LLC Manager Vs Member: Everything You Need to Know

Understanding the difference between LLC manager vs member is critical when setting up an LLC. An LLC is a relatively newer business organization option, and it has some similarities in management style to corporations, but it’s still inherently different. There are some important things to understand about an LLC before you understand what role each person plays in the company:

• Anyone who is an LLC member is an owner. Owners can have any percentage of the company.
• All states recognize single-member LLCs, as well as multiple member LLCs.
• There is no cap on how many members an LLC can have.

Management of an LLC

Owners of an LLC are called members. You can have one member, which is a single-member LLC, or multiple members, which is a multiple-member LLC. LLCs must have at least one person who manages the company, similar to what a board of directors does in a corporation. You can opt to have it be managed by its members, or you can hire an outside person or team to manage it instead.

Essentially, with member-managed LLCs, all members participate in the day-to-day operations and management.

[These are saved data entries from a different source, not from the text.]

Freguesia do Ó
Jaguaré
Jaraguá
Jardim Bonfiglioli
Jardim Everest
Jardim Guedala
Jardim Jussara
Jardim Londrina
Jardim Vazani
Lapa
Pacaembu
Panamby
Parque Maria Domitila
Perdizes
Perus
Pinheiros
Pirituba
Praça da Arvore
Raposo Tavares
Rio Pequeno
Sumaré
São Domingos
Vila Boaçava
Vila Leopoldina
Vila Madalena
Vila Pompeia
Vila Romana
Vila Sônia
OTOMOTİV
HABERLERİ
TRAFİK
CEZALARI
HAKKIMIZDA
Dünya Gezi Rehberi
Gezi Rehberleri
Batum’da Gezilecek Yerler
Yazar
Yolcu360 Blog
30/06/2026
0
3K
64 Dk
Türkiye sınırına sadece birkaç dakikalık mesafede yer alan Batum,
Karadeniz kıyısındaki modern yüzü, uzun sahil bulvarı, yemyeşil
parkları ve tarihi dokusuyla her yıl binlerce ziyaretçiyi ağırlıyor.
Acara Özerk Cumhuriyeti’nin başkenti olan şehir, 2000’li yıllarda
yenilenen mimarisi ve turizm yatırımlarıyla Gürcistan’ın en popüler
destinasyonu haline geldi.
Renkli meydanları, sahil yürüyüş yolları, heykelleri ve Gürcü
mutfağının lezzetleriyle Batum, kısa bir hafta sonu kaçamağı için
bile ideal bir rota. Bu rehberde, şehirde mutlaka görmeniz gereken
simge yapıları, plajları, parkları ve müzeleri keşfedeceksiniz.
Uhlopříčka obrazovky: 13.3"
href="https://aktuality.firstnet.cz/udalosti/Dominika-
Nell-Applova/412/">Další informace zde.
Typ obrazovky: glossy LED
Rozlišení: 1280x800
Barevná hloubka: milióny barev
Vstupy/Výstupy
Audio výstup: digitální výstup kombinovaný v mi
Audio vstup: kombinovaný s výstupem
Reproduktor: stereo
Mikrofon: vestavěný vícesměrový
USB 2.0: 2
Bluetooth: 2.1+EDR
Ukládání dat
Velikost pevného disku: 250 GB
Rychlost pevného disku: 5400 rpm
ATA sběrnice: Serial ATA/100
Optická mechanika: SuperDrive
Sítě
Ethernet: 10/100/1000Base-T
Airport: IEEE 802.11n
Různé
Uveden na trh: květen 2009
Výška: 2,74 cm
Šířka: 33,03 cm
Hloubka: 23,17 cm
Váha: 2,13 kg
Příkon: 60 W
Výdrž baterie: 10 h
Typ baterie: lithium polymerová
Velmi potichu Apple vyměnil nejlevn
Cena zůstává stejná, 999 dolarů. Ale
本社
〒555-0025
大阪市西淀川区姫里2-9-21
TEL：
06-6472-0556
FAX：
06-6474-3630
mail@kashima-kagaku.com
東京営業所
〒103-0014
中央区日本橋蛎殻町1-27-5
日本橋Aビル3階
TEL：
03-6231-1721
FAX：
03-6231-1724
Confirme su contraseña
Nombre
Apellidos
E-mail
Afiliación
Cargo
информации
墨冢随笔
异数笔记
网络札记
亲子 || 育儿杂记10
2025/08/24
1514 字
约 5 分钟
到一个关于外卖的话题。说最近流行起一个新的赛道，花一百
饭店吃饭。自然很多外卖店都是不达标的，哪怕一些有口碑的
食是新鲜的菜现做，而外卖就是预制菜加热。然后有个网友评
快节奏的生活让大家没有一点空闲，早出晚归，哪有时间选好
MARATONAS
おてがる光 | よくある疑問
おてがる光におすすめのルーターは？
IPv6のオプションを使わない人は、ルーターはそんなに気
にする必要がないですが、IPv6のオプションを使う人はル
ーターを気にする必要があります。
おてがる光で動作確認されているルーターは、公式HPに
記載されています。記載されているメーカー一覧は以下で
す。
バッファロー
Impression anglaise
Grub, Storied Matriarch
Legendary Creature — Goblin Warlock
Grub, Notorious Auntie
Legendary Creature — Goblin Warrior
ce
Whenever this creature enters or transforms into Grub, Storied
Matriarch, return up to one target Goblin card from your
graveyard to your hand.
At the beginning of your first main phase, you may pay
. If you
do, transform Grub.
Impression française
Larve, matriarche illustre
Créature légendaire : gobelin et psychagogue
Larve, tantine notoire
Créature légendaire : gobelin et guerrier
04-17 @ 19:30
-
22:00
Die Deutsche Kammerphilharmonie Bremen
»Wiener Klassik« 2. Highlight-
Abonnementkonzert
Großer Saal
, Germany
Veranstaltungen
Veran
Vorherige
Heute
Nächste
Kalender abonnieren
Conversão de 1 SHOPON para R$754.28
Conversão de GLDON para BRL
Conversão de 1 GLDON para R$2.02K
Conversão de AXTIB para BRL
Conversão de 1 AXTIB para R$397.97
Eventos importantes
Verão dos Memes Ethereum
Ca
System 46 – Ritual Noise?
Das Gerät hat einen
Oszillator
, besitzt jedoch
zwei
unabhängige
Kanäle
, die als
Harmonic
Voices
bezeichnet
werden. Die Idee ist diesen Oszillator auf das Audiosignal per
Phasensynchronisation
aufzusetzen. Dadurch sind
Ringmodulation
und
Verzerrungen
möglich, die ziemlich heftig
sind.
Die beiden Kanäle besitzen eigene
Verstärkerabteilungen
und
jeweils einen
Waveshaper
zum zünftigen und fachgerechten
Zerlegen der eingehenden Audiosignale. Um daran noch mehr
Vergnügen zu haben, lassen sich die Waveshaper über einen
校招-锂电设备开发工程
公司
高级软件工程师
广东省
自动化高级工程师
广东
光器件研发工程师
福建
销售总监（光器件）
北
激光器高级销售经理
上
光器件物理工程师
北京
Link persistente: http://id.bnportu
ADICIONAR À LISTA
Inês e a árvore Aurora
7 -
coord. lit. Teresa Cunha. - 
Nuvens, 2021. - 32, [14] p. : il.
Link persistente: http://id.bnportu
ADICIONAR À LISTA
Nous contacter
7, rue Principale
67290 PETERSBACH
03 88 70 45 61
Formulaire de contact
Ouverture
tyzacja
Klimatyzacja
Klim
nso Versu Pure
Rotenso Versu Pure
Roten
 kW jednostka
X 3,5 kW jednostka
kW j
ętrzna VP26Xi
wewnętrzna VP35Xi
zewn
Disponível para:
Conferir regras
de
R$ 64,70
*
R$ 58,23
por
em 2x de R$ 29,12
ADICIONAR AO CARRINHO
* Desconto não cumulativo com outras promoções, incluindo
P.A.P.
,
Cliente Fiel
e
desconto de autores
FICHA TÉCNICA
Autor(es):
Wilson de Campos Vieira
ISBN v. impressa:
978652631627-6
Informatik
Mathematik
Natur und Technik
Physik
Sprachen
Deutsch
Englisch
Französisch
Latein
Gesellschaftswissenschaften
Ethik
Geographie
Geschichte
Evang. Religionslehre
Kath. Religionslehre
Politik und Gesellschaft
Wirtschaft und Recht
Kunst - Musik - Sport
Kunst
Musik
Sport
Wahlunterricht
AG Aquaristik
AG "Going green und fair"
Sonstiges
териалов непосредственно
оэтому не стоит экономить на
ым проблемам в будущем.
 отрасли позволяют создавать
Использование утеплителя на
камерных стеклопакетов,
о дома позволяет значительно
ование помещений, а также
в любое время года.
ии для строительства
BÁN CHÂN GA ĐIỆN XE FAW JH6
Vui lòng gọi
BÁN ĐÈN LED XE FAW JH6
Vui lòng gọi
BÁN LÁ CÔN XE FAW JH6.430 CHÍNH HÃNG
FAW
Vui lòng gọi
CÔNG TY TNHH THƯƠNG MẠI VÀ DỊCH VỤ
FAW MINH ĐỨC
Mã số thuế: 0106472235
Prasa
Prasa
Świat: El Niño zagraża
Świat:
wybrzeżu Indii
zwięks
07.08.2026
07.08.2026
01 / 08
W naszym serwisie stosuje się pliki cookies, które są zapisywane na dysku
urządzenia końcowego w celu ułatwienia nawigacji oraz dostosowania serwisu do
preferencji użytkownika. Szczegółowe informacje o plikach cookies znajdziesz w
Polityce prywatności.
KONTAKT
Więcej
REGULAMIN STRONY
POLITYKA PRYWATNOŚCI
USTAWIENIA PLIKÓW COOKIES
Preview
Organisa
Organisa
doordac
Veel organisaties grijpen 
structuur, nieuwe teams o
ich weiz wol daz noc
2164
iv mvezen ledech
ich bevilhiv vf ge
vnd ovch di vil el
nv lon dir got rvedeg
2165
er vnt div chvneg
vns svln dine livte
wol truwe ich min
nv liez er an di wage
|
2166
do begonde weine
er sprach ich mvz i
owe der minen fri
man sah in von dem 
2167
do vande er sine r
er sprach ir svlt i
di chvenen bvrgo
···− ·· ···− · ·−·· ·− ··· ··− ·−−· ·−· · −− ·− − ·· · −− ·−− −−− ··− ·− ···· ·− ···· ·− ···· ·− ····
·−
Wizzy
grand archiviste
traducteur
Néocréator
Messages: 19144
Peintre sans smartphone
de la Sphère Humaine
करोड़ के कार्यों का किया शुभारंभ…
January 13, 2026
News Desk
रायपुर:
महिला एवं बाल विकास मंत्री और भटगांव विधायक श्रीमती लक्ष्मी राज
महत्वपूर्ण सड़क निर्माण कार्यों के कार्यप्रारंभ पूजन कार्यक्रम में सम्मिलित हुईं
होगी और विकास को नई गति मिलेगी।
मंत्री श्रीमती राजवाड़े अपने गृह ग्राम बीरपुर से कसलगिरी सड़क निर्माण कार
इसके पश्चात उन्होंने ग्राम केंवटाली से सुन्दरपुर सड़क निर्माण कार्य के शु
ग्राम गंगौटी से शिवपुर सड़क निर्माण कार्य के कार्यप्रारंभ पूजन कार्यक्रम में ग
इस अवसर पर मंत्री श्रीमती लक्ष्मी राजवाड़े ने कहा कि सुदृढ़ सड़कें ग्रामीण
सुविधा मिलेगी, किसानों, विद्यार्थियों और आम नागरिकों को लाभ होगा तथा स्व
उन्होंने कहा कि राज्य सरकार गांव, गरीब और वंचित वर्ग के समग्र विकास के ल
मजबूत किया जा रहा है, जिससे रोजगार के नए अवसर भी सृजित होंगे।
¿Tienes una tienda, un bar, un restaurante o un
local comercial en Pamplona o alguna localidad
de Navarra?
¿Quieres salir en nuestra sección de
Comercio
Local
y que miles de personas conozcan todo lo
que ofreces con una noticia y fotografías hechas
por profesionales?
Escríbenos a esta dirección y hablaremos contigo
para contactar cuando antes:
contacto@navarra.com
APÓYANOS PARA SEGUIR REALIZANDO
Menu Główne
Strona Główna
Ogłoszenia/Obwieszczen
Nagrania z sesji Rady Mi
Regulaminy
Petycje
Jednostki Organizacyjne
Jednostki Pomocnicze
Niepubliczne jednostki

With a manager-managed LLC, only designated member(s) or non-member(s) have the authority to run the business. Other members are considered passive investors and are not involved with day-to-day operations.

When defining what management means in this context, details are often covered in the Operating Agreement. In general, it usually is the ability to enter into contracts on the LLC’s behalf and participate in business decisions that take place.

Other tasks managers can do include:
• Open and close a bank account
• Make legal and financial decisions
• It doesn’t matter who is managing, but that person has a fiduciary, or legal, duty to always act in the LLC’s best interests.

Member-Managed LLCs: The More Common Choice

Most people who set up an LLC choose member-management, meaning that all the members share responsibility for the day-to-day running of the business. This approach is more common in part because most LLCs are small businesses with limited resources and they don’t need a separate management level to operate. Unlike corporations, LLCs have a streamlined organizational structure, without officers or boards of directors. As a result, the LLC form is often chosen by people who want to be directly involved in managing and operating their business.

If you and the other members of your LLC want to run your own business—actually make and sell products, take orders, provide services—then you will want a member-management structure for your LLC. For example, if your LLC is a bakery and all your LLC members want to play an active role in the business — crafting recipes, baking goods, hiring employees, opening and closing the shop — then you will want to operate the LLC as member-managers.

In most states, LLCs are member-managed by default under state law. This means that if you don’t designate a management structure for your LLC either in your formation documents or operating agreement, then it will be considered a member-managed organization.

Manager-Management: Better in Certain Circumstances

In some situations, a manager-management structure may be preferable. The most common example is when some members only want to be passive investors in the business. These owners often feel more comfortable if the LLC delegates management responsibilities to one or more other members (or nonmembers).

Two other situations where LLC owners may prefer a manager-management structure are: (1) when your business or ownership is too large, diverse, or complex to efficiently allow for sharing management among all members; or (2) when some of your members are not particularly skilled at management. (Sometimes, of course, these two situations go together.) Delegating management to a smaller group of people or just one person can be an effective way of balancing the varied skills and interests of multiple LLC members. It can also ensure more competent management of the business.

While LLCs that appoint managers often rely on one or more of their own members to fill the role, you can hire a nonmember as manager. It’s important to note that LLC members are owners, not employees. But if an LLC member also performs management duties, that individual can receive compensation as an employee. His or her employment income is separate from the member’s status as an owner.

This distinction should be spelled out in the LLC’s operating agreement or an employment agreement. If your LLC hires a professional manager, that person is an employee. In either case, the person doing the management tasks should be paid a reasonable salary and payroll taxes must be withheld.

LLC Structure Documentation 

If you choose member-management, you may not be required to formally document this choice anywhere (although many states ask you to state whether your LLC will be member-managed or manager-managed in the articles of organization that you file to form your LLC). Nevertheless, all LLCs should have a written operating agreement that defines the basic rights and responsibilities of the members (and managers, if you have them). In a member-managed LLC, this would include things like member voting rights, additional capital contributions, buy-out provisions, and other important management and operational issues for the owners. Without an operating agreement, you run the risk of finding yourselves in a full-blown crisis when something unexpected arises because basic issues weren’t clearly addressed and agreed to early on.

If you choose manager-management for your LLC, there very likely will be a legal requirement that you clearly spell out this choice somewhere in your LLC’s organizational documents. Typically this is either in the articles of organization that you file with the state or your operating agreement. In addition to the items mentioned above for members that you want to include in an operating agreement, you also will want your agreement to address what authority and responsibilities the manager, or managers, will have. For example, will the managers have sole authority for all hiring decisions? What about equipment purchases? Just like with the member provisions, documenting the extent of the manager’s—or managers’— authority can help avoid problems down the road.

If you fail to create your own operating agreement, then your state’s LLC rules will apply. These are not necessarily the rules that you want for your business so make sure you have your own written agreement for your LLC.